因此核心的考虑方案是，定义问题模板，有且仅对一种问题类型做一个示例，无论用户换几种问法，将其问句和示例进行相似度计算，相似度最高的认定为用户想要问的问题方向，如果相似度极低，那么可以简单认为要么是问题刁钻，要么是没考虑到这个问题需要再补充问题示例。

这里提及一下，无论使用传统方法，还是基于深度学习的方法，对用户问题的判断必定是基于某种规则的，例如，如果你没有定义过天上的白云有什么形状？这种问题，自然就没有对应的答案，无论分词还是意图提取，断句以及词性做的多准确，都没有用，因此只有你定义过天上的白云的答案，当用户问题是：万米深空的棉花糖都是啥样，机器才有可能回答“心型、圆形等”，至于这种刁钻问题，如何匹配，例如，万米深空对应天上，棉花糖对应白云，这种问题传统算法匹配成功率较低，较好的办法是交给基于大数据训练的深度网络，才有可能提高匹配正确率。

3.3.1、单实体查询

首先对单实体做一个类的定义：

class SingleEntityRule:
    def __init__(self, entity_root, segment, table_name):
        self.entity_root = entity_root
        self.segment = segment
        self.table_name = table_name

这段代码在temp_match.py中，属于部分片段。

其中entity_root是实体的词性，segment是用户的问题，table_name是我们查询对应的数据库表名。

接下来考虑问题模板规则的定义：

单实体匹配主要考虑到简单问答的匹配，如：周星驰的个人简介，刘德华的出生日期等，唐伯虎点秋香的演员有哪些？等等。

考虑到单实体还会有一些扩展补充问法，如：周星驰演过的电影的类型有哪些？周星驰合作过的导演有哪些？因此也做了实现，区别是需要查询的数据表是连续的。

具体定义如下，将每种问题定义一种问法，然后放到一个list里：

SingleEntityRules = [
    SingleEntityRule(entity_root='nr', segment="的个人介绍？", table_name='bio'),
    SingleEntityRule(entity_root='nr', segment="的中文名叫什么？", table_name='chName'),
    SingleEntityRule(entity_root='nr', segment="的英文名叫什么？", table_name='foreName'),
    SingleEntityRule(entity_root='nr', segment="的国籍是什么？", table_name='nationality'),
    SingleEntityRule(entity_root='nr', segment="的星座是什么？", table_name='constellation'),
    SingleEntityRule(entity_root='nr', segment="的出生地点在哪里？", table_name='birthplace'),
    SingleEntityRule(entity_root='nr', segment="的生日是哪天？", table_name='birthday'),
    SingleEntityRule(entity_root='nr', segment="演过哪些电影？
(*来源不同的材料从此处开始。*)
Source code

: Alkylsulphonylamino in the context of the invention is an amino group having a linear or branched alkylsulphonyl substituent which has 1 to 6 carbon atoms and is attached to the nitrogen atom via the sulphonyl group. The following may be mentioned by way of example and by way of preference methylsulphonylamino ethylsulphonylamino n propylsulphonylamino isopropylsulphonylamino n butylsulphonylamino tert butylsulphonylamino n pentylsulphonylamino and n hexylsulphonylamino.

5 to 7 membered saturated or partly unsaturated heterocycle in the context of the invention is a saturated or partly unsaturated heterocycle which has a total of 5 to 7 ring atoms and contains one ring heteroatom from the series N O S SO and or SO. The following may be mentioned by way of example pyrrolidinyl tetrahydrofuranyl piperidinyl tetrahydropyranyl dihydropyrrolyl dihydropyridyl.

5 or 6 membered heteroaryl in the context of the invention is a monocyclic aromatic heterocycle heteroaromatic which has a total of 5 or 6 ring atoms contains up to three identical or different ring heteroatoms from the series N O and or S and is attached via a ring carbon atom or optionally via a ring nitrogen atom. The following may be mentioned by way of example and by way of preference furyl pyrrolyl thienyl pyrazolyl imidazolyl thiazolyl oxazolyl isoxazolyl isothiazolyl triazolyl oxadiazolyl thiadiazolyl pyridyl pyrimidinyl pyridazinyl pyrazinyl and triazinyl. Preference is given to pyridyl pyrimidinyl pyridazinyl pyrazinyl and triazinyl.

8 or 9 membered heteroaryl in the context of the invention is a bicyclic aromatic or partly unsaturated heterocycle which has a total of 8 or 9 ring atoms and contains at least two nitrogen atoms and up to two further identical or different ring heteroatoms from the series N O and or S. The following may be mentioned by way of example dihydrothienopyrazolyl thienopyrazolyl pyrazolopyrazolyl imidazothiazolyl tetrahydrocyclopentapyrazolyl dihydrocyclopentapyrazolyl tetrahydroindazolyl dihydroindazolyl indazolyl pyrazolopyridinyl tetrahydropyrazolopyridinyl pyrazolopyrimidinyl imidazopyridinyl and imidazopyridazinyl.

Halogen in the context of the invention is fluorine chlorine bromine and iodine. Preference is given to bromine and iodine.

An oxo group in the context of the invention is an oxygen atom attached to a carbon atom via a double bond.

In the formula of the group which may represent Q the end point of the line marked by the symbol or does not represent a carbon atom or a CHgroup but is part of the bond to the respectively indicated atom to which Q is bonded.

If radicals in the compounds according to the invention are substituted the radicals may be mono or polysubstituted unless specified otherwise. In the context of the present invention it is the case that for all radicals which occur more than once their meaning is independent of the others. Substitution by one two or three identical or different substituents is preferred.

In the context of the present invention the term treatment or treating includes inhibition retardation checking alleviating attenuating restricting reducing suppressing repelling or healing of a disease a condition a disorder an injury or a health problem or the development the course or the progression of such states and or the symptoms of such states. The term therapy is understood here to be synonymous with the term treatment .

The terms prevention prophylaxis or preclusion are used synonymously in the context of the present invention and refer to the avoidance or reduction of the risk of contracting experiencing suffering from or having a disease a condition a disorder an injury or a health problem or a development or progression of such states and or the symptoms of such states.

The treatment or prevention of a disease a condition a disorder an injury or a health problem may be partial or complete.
", table_name='repWorks'),
    SingleEntityRule(entity_root='nr', segment="获得了哪些成就？", table_name='achiem'),
    SingleEntityRule(entity_root='nr', segment="的经济公司？", table_name='brokerage'),
    SingleEntityRule(entity_root='nz', segment="的电影简介？", table_name='bio'),
    SingleEntityRule(entity_root='nz', segment="的中文名叫什么？", table_name='chName'),
    SingleEntityRule(entity_root='nz', segment="的英文名叫什么？", table_name='foreName'),
    SingleEntityRule(entity_root='nz', segment="的上映时间是什么时候？", table_name='prodTime'),
    SingleEntityRule(entity_root='nz', segment="的制片公司是哪家？", table_name='prodCompany'),
    SingleEntityRule(entity_root='nz', segment="的导演是谁？", table_name='director'),
    SingleEntityRule(entity_root='nz', segment="的编剧是谁？", table_name='screenwriter'),
    SingleEntityRule(entity_root='nz', segment="属于什么类型的电影？", table_name='genre'),
    SingleEntityRule(entity_root='nz', segment="的参演演员有哪些？", table_name='star'),
    SingleEntityRule(entity_root='nz', segment="的电影时长是多少？", table_name='length'),
    SingleEntityRule(entity_root='nz', segment="的上映时间是哪天？", table_name='releaseTime'),
    SingleEntityRule(entity_root='nz', segment="的语言类型是哪种？", table_name='language'),
    SingleEntityRule(entity_root='nz', segment="获得了哪些成就？", table_name='achiem'),
    # 实体 相关 实体(无定向) 的属性
    SingleEntityRule(entity_root='nr', segment="演过的电影的类型是哪些？", table_name='chName&genre'),
    SingleEntityRule(entity_root='nr', segment="合作过的导演有哪些?", table_name='chName&director')
]

这段代码在temp_match.py中，属于部分片段。

规则定义完后，需要对规则进行查询匹配，大体的思路是，我们对用户的问题进行处理，然后遍历计算用户的问题，判断问题与问题模板里哪一个相似度最高，得分最高的则认为是用户想要了解的问题，这里我们使用了macropodus库做相似度计算，默认是使用jaccard相似度系数，非常方便。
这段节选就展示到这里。